**Tasks and exercises**
**a.** In the notebook excerpt on returner features, over how many recent frames is the number of people averaged to form an extra explanatory variable?
**b.** Carry on the notebook excerpt on returner features from the point where it stops.

(Extract provided Opens)

The following variables will be adopted as features.

* ball_neighbour(df_track, dist) : number of enemies and allies within (dist) yards around the returner when the player placement follows (df_track)
* pos_neighbour(df_track, dist) : number of enemies and allies within (dist) yards **in front of** the returner when the player placement follows (df_track)

In addition, the average of the number of people in the last five frames is also added as an explanatory variable.

In [None]:
# 特徴量として、ボールから一定距離の味方・相手選手の人数を用いる
def ball_neighbour(df_track, dist):
    offense_temp = df_track[(df_track['distance'] < dist)&(df_track['team']=='offense')]
    diffense_temp = df_track[(df_track['distance'] < dist)&(df_track['team']=='diffense')]
    return [offense_temp.shape[0], diffense_temp.shape[0]]

def pos_neighbour(df_track, dist):
    offense_temp = df_track[(df_track['distance'] < dist)&(df_track['distance_x'] >= 0)&(df_track['team']=='offense')]
    diffense_temp = df_track[(df_track['distance'] < dist)&(df_track['distance_x'] >= 0)&(df_track['team']=='diffense')]
    return [offense_temp.shape[0], diffense_temp.shape[0]]

# 選手の位置データから特徴量を作成
result_list = []
for i_index in return_frame.index:
    game_id = return_frame.loc[i_index,'gameId']
    play_id = return_frame.loc[i_index,'playId']
    frame_start = return_frame.loc[i_index,'frame_start']
    frame_end = return_frame.loc[i_index,'frame_end']
    x_end = return_frame.loc[i_index,'x_end']
    returner = return_frame.loc[i_index, 'returnerId']

    # 中間のフレームをすべてデータとして用いる
    for frame_index in range(frame_start, frame_end, 3):
        df_temp = track_data[(track_data['gameId']==game_id)&(track_data['playId']==play_id)&(track_data['frameId']==frame_index)].copy()

(Extract provided Closes)
(Source material Opens)

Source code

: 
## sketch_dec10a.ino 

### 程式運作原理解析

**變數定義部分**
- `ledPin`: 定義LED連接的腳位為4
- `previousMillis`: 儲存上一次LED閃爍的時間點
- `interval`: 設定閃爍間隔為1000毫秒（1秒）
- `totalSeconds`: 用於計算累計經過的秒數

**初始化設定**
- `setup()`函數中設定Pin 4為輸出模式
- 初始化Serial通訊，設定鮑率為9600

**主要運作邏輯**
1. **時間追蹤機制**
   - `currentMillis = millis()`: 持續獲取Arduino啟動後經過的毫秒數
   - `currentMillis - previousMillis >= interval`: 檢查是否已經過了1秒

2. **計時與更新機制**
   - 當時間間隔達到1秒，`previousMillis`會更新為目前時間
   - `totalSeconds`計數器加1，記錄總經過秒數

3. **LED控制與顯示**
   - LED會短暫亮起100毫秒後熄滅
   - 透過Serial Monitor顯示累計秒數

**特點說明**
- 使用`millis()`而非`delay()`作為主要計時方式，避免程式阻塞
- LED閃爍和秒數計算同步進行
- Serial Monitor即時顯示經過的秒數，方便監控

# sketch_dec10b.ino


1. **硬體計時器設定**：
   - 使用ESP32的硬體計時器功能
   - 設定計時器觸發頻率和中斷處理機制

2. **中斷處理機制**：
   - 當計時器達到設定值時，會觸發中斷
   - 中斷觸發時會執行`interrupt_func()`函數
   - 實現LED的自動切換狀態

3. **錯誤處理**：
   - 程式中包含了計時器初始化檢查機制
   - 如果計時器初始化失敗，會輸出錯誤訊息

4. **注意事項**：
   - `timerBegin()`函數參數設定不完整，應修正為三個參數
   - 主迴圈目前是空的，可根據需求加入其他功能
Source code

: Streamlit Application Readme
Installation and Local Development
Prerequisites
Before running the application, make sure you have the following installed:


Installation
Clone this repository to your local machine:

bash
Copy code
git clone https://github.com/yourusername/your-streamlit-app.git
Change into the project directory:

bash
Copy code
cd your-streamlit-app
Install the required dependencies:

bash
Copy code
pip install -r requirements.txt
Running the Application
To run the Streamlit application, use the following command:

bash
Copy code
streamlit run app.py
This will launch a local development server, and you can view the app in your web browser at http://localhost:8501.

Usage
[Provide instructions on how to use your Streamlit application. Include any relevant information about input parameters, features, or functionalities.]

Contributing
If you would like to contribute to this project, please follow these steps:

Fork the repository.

(Source material Closes)
(Source material Opens)

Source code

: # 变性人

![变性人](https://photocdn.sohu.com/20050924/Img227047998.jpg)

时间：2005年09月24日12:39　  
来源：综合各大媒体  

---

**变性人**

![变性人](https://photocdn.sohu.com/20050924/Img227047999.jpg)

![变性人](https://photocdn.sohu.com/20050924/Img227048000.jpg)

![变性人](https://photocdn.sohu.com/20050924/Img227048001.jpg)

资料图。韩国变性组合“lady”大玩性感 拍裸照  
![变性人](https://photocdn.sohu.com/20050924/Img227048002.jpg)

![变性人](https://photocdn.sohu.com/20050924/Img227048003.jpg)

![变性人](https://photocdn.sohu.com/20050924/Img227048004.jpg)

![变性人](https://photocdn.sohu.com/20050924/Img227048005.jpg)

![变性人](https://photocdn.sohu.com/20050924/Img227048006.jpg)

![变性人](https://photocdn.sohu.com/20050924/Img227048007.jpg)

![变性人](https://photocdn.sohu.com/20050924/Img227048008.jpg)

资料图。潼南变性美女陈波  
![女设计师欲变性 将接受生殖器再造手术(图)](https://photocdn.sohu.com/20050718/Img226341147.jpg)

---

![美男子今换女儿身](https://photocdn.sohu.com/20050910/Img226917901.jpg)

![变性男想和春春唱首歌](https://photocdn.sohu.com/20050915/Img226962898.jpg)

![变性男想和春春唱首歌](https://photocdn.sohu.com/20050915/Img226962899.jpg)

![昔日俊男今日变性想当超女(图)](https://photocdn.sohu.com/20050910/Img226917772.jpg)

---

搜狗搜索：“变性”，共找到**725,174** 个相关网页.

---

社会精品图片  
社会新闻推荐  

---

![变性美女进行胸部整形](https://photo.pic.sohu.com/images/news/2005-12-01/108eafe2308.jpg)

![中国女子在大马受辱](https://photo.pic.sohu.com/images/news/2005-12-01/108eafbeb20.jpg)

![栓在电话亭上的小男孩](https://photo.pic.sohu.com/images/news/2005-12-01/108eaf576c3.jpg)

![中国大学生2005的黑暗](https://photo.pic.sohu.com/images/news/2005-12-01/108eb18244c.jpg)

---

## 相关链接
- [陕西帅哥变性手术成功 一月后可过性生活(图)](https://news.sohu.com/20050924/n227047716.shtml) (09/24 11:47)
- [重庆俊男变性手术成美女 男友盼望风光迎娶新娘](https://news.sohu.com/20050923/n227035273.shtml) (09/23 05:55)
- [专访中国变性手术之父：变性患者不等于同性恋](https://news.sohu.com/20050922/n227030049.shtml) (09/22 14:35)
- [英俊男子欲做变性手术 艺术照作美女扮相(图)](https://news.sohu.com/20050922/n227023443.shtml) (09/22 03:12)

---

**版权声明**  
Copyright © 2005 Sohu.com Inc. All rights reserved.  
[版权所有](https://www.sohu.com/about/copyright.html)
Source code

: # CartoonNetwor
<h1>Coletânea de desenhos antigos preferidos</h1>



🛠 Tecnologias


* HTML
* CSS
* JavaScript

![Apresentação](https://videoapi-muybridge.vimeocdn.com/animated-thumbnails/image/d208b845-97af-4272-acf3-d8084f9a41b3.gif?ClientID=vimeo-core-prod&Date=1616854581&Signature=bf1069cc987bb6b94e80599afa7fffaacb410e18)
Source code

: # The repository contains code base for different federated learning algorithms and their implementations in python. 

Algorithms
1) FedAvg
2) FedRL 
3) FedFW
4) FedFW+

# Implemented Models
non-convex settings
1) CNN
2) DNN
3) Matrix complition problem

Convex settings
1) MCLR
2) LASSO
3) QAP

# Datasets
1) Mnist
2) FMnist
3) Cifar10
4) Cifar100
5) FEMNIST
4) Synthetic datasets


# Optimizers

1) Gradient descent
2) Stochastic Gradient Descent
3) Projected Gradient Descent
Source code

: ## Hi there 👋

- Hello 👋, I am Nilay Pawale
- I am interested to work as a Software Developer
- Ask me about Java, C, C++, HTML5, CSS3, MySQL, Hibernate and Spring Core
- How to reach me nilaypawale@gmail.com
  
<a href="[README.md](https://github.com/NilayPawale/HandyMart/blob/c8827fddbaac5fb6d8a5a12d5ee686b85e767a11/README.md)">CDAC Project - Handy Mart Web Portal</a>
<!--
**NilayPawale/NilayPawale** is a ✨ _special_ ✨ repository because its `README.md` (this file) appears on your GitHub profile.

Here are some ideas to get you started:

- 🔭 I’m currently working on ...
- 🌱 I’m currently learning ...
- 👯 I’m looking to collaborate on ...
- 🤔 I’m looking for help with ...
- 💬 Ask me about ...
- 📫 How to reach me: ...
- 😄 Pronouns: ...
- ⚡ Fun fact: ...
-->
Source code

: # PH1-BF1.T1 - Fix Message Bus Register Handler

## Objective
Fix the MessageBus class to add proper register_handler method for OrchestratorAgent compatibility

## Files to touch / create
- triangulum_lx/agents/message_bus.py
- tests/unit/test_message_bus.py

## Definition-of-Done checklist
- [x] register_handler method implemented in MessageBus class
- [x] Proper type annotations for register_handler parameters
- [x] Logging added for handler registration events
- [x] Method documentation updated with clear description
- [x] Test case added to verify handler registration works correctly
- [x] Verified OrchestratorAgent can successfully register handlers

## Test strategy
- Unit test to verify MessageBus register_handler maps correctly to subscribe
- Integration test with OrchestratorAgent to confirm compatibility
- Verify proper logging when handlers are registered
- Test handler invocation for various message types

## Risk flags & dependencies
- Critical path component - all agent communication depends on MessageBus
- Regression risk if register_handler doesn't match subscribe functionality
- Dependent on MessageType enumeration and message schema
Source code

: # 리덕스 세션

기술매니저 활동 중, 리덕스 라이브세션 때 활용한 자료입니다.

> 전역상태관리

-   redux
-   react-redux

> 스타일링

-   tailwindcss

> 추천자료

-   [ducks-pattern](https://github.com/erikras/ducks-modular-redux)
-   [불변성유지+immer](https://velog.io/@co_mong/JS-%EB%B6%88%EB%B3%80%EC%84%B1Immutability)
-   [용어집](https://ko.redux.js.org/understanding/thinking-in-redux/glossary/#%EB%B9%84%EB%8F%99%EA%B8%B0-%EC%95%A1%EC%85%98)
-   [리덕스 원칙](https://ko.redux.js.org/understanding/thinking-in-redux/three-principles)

(Source material Closes)

**Responses to the tasks**
**a.** The last five frames.

**b.**
        df_temp1 = df_temp[df_temp['team']=='offense'].copy()
        df_temp2 = df_temp[(df_temp['team']=='diffense')&(df_temp['nflId']!=returner)].copy()

        returner_loc = df_temp[df_temp['nflId']==returner][['x','y','s','a','dir']].values[0]
        df_temp['distance'] = ((df_temp['x'] - returner_loc[0]) ** 2 + (df_temp['y'] - returner_loc[1]) ** 2) ** 0.5
        df_temp['distance_x'] = -(df_temp['x'] - returner_loc[0])     # returner より前に人がいるなら正値

        df_temp1['distance'] = 999999
        for diffense_index in df_temp2.index:
            diffense_loc = df_temp.loc[diffense_index,['x','y']].values
            df_temp1['distance'] = np.minimum(df_temp1['distance'], ((df_temp1['x'] - diffense_loc[0]) ** 2 + (df_temp2['y'] - diffense_loc[1]) ** 2) ** 0.5)
        df_temp1 = df_temp1[df_temp1['distance'] > 0.5]
        df_temp1['distance'] = ((df_temp1['x'] - returner_loc[0]) ** 2 + (df_temp1['y'] - returner_loc[1]) ** 2) ** 0.5

        feature_item = [i_index, game_id, play_id, frame_index] + returner_loc.tolist()
        feature_item += ball_neighbour(df_temp, 7) + ball_neighbour(df_temp, 5) + ball_neighbour(df_temp, 3) + ball_neighbour(df_temp, 1) + ball_neighbour(df_temp, 0.5)
        feature_item += pos_neighbour(df_temp, 7) + pos_neighbour(df_temp, 5) + pos_neighbour(df_temp, 3) + pos_neighbour(df_temp, 1) + pos_neighbour(df_temp, 0.5)
        feature_item += [ball_neighbour(df_temp1, 7)[0]] + [ball_neighbour(df_temp1, 3)[0]] + [ball_neighbour(df_temp1, 1)[0]]
        feature_item += [-(x_end-returner_loc[0])]
        
        result_list.append(feature_item)

df_train = pd.DataFrame(result_list, columns=['gameplayId','gameId','playId','frameId', 
                                              'returner_x','returner_y','returner_s','returner_a','returner_dir', 
                                              'offense7','diffense7','offense5','diffense5','offense3','diffense3','offense1','diffense1','offense.5','diffense.5',
                                              'offense+7','diffense+7','offense+5','diffense+5','offense+3','diffense+3','offense+1','diffense+1','offense+.5','diffense+.5',
                                              'free-offense7','free-offense3','free-offense1','return_yard'])

In [None]:
df_train.to_csv('intermediate_file.csv')
#df_train = pd.read_csv('../input/nfl2022-app/intermediate_file.csv', index_col=0)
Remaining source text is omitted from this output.